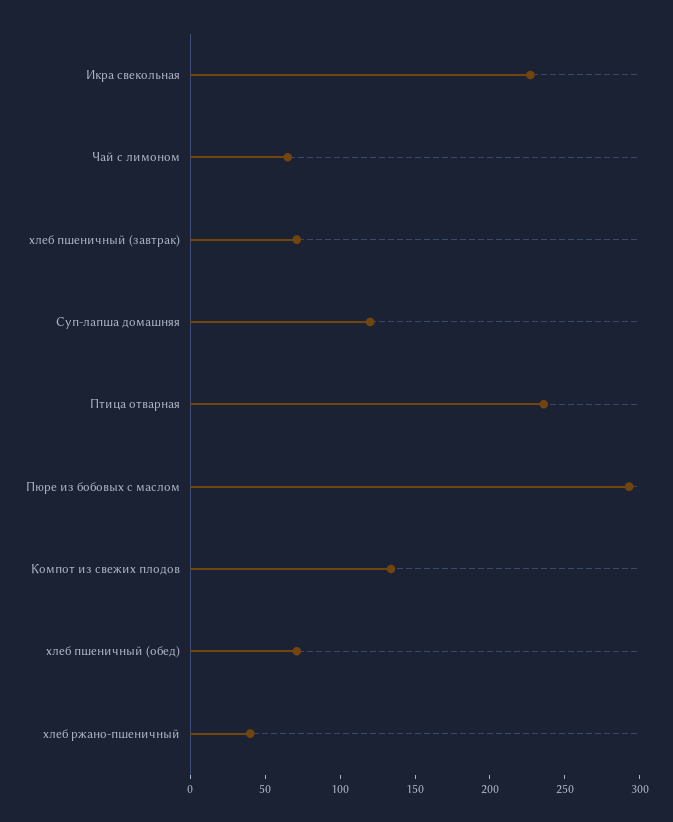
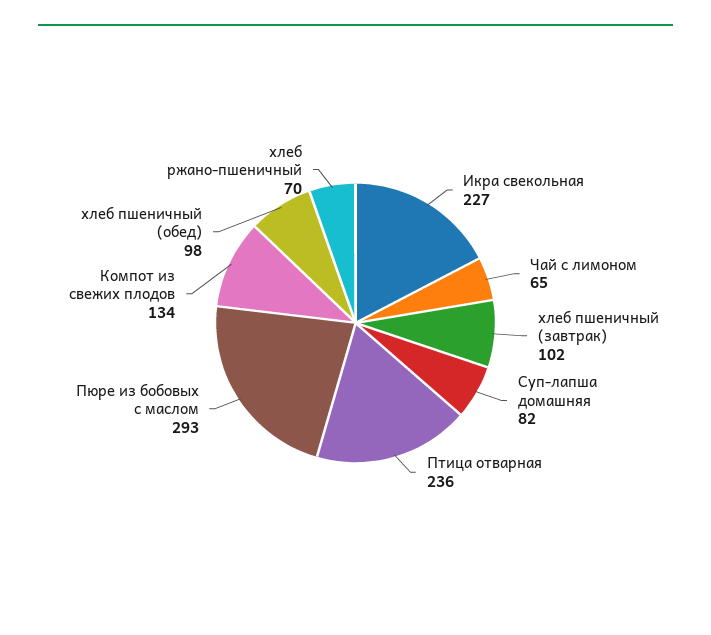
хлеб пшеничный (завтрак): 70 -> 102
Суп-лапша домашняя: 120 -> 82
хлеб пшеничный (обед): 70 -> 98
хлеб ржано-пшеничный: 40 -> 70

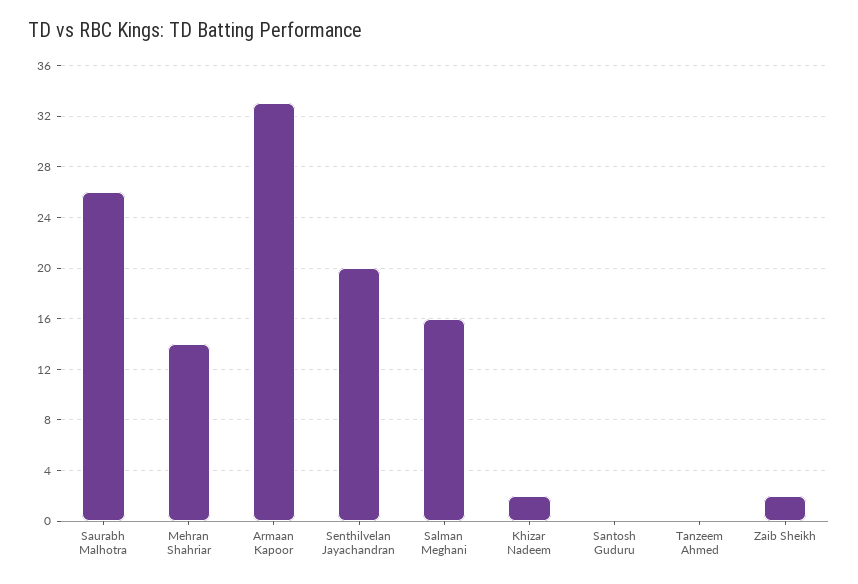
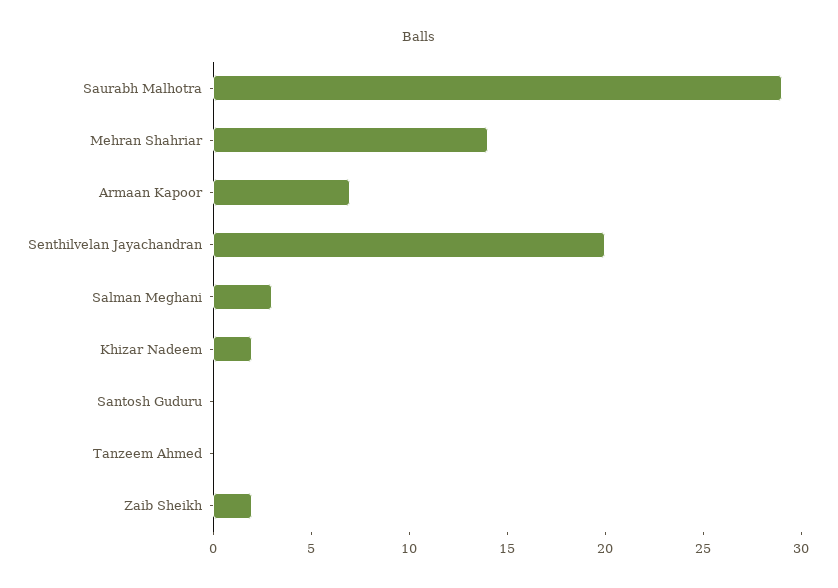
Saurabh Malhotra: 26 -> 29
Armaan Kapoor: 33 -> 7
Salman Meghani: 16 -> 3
────
_Task prompt_: When the line containing "хлеб ржано-пшеничный: 40 -> 70" is reached, write out that line and each one after it exactly, ending with the last line of the records; pictures are not copied.

_Written answer_:
хлеб ржано-пшеничный: 40 -> 70

Saurabh Malhotra: 26 -> 29
Armaan Kapoor: 33 -> 7
Salman Meghani: 16 -> 3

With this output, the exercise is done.